Genomic diversity and evolution of quasi-species in Newcastle disease virus infections

Newcastle disease virus (NDV) infections are well known to harbour quasispecies, due to the error-prone nature of the RNA polymerase. Quasispecies variants in the fusion cleavage site of the virus are known to significantly change its virulence. However, little is known about the genomic patterns of diversity and selection in NDV viral swarms. We analyse deep sequencing data from in vitro and in vivo NDV infections to uncover the genomic patterns of diversity and the signatures of selection within NDV swarms. Variants in viruses from in vitro samples are mostly localised in non-coding regions and 3' and 5' untranslated regions (3'UTRs or 5'UTRs), while in vivo samples contain an order of magnitude more variants. We find different patterns of genomic divergence and diversity among NDV genotypes, as well as differences in the genomic distribution of intra-host variants among in vitro and in vivo infections of the same strain. The frequency spectrum shows clear signatures of intra-host purifying selection in vivo on the matrix protein (M) coding gene and positive or diversifying selection on nucleocapsid (NP) and haemagglutinin-neuraminidase (HN).
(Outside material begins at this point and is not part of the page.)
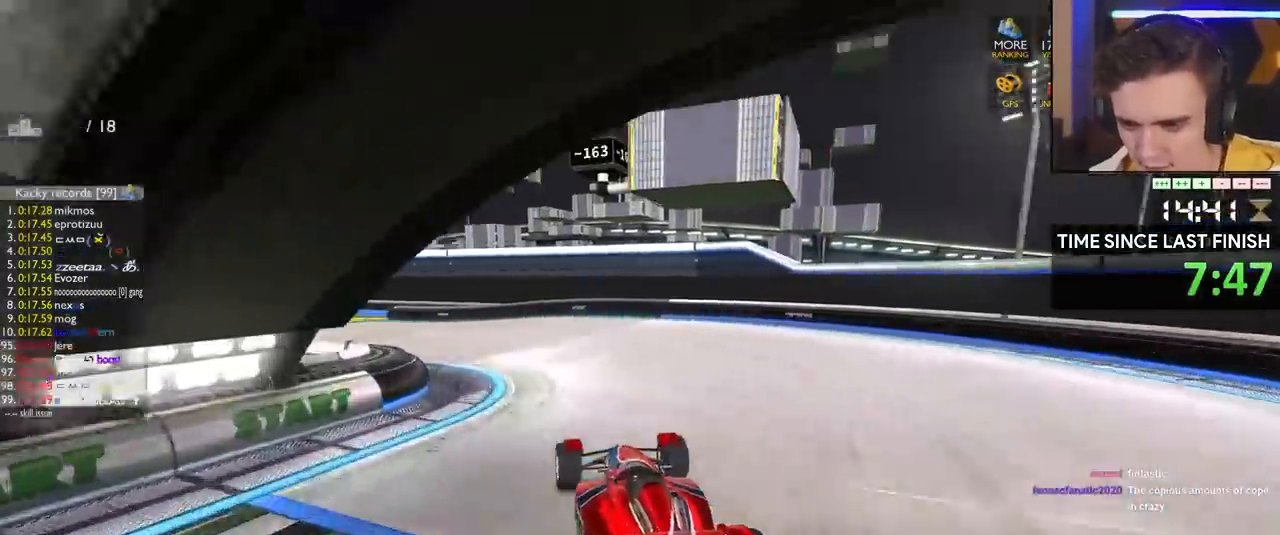
{"keys": ["left", "up"], "events": [[83, "left", "up"], [133, "left", "down"], [367, "left", "up"], [500, "left", "down"]]}
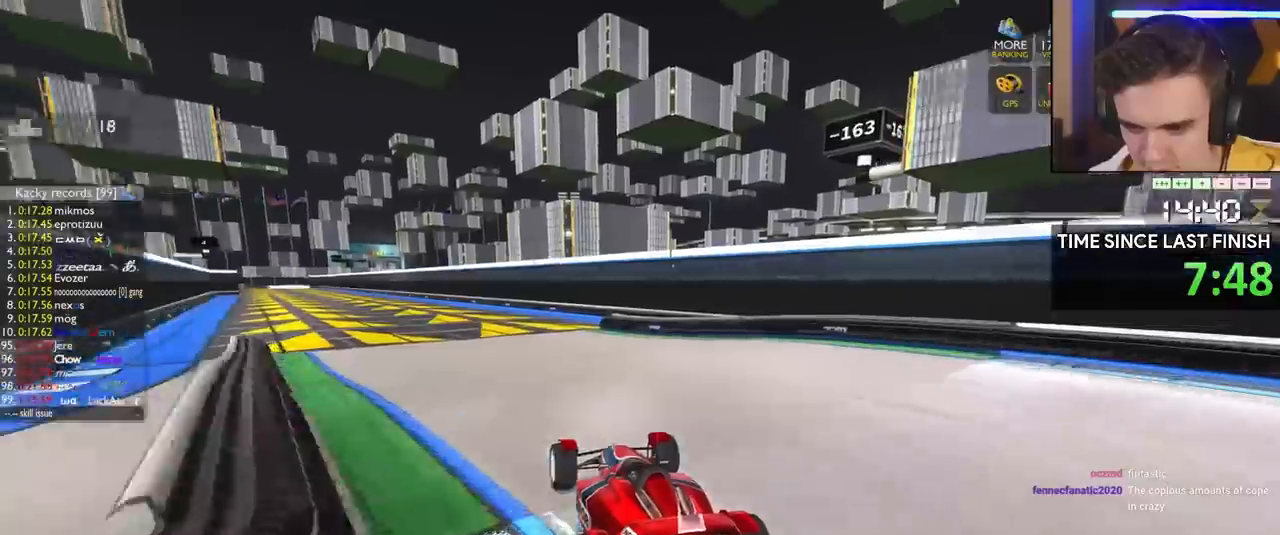
{"keys": ["left", "up"], "events": [[100, "left", "up"], [483, "left", "down"]]}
The comparison between within-host polymorphisms and phylogenetic divergence reveals complex patterns of selective pressure on the NDV genome at between- and within-host level. The M sequence is strongly constrained both between and within hosts, fusion protein (F) coding gene is under intra-host positive selection, and NP and HN show contrasting patterns: HN RNA sequence is positively selected between hosts while its protein sequence is positively selected within hosts, and NP is under intra-host positive selection at the RNA level and negative selection at the protein level.